Les boucanières d'Edith Wharton : ISSN 2607-0006

55852164

Les boucanières ? Que cache le titre du dernier roman inachevé d'Edith Wharton ? Ce sont 5 Américaines, toutes plus belles les unes que les autres confrontées à la société londonienne : "Ah ! mais regardez-les ces demoiselles, les quelques privilégiées que Mrs st George daignait désigner ainsi ! Par caprice, elles avaient décidé de retarder leur entrée et d'arriver toutes ensemble, bras dessus bras dessous, une bande rougissante qui envahit la salle à manger, s'y épanouit comme une branche chargée de fleurs". 

" D'où venez-vous, charmantes demoiselles, d'où venez-vous ? / En si joyeuse bande, me cernant de partout ? (Rossetti)

Saratoga, New York. C'est dans un papillonnement de jupes et une explosion de vitalité, de rire, de gaité, qu' Edith Wharton nous présente les cinq jeunes filles en fleur : la belle Virginie et la mélancolique Annabel St George, la sensuelle Conchita Closson et l'intelligente Lizzy Elmsworth et sa soeur Mabel. Issues de milieux obscures, leur mère désespère de les lancer dans la bonne société américaine, jusqu'à l'arrivée de la gouvernante Miss Testvalley. Celle-ci, fraîchement débarquée de l'Angleterre victorienne, ayant été préceptrice des enfants du duc de Tintagel ou de la noble famille Brigtlingsea, va s'attacher à toutes ces jeunes filles et les lancer dans leur première saison londonnière. Les amours, les espoirs et le bonheur de nos cinq héroïnes dépasseront bientôt toutes leurs attentes. Quel est le but de ces jolies aventurières ? Conquérir Londres.

"Vanité des vanités"

Les boucanières est tout d'abord une peinture de la société et des moeurs de la fin XIXeme siècle : milieu social, stratégie, ambition politique, le prestige aristocratique, tous ces thèmes sont présents. Comme dans Chez les heureux du monde, Edith Wharton réussit une magnifique fresque sociale de New York à Londres, dans les années 1870. A l'égal de La comédie humaine balzacienne, elle décrit différentes sociétés avec une vivacité reproduisant la vie frénétique, tapageuse de nos héroïnes. Mais loin de s'arrêter à un nombre restreint de personnages, elle dépeint aussi le destin de Miss Testvalley, des sir Helmsley et son fils Guy Twarte, des Tintagel, de la perfide Lady Churt... Parfois cette peinture se fait délicatement poétique avec la description de sensation, de couleurs, de lieu comme l'apparition des ruines de Tintagel, hors de la brume.

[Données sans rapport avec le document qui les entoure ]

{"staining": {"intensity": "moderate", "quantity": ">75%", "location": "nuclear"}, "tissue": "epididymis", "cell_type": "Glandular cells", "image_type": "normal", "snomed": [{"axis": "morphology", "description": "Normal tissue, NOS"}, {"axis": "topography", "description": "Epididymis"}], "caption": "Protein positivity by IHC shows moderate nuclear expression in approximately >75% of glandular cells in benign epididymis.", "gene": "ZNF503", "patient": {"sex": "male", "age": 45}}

Ce roman est le plus britannique des romans d'Edith Wharton : prenons par exemple, Mrs St George dont le mariage est l'une de ses préoccupations très austeenienne. Elle est aussi ridicule qu'une Mrs Bennet : " moins c'était compréhensible plus c'était éblouissant", se plaît à dire le narrateur de cette femme dont la seule obsession est d'établir ses filles dans de bonne position. La société new-yorkaise est assez vite délaissée au profit de l'étiquette et codes rigides de l'aristocratie anglaise. La confrontation entre les extravagantes américaines et les "momies" aristocratiques anglaises donnent lieu d'ailleurs à de nombreuses situations cocasses.

"Incurables peines de coeur" :

Les boucanières est aussi une subtile description des sentiments amoureux. Pas d'amour romanesque, quoique le destin d'Annabel soit digne de celui du conte de fée de ses rêves, mais l'auteur a privilégié l'opacité des sentiments permettant une intrigue sentimentale riche en rebondissements. Autre originalité de ce roman, elle laisse une grande place à la poésie notamment celle de Rossetti, dont les peintures ou tableaux font écho au destin d'Annabel. Plusieurs anecdotes sur le jeune poète Dante Gabriel Rossetti ainsi que ses poèmes sont parsemés dans le roman. L'héroïne, nouvelle Proserpine, est aussi influencée par l'aura de la légende arthurienne... même un fragment d'une stèle du trône de Naxos aura un rôle stratégique important !

Les" boucanières" est un terme employé péjorativement par les Anglais qui considèrent ces femmes comme de vulgaires étrangères, des pilleurs et des sauvages mais pour Edith Wharton, ce sont des femmes exubérantes et courageuses, transformées par son écriture subtile et ironique, en femmes qui se libèrent des contraintes sociales, dont les portraits font de ce roman magistral un véritable chef d'oeuvre : une fresque éblouissante.

Wharton, Les boucanières, Points, 512 p.

Merci aux éditions Points pour m'avoir offert ce livre et permis de découvrir un très beau roman.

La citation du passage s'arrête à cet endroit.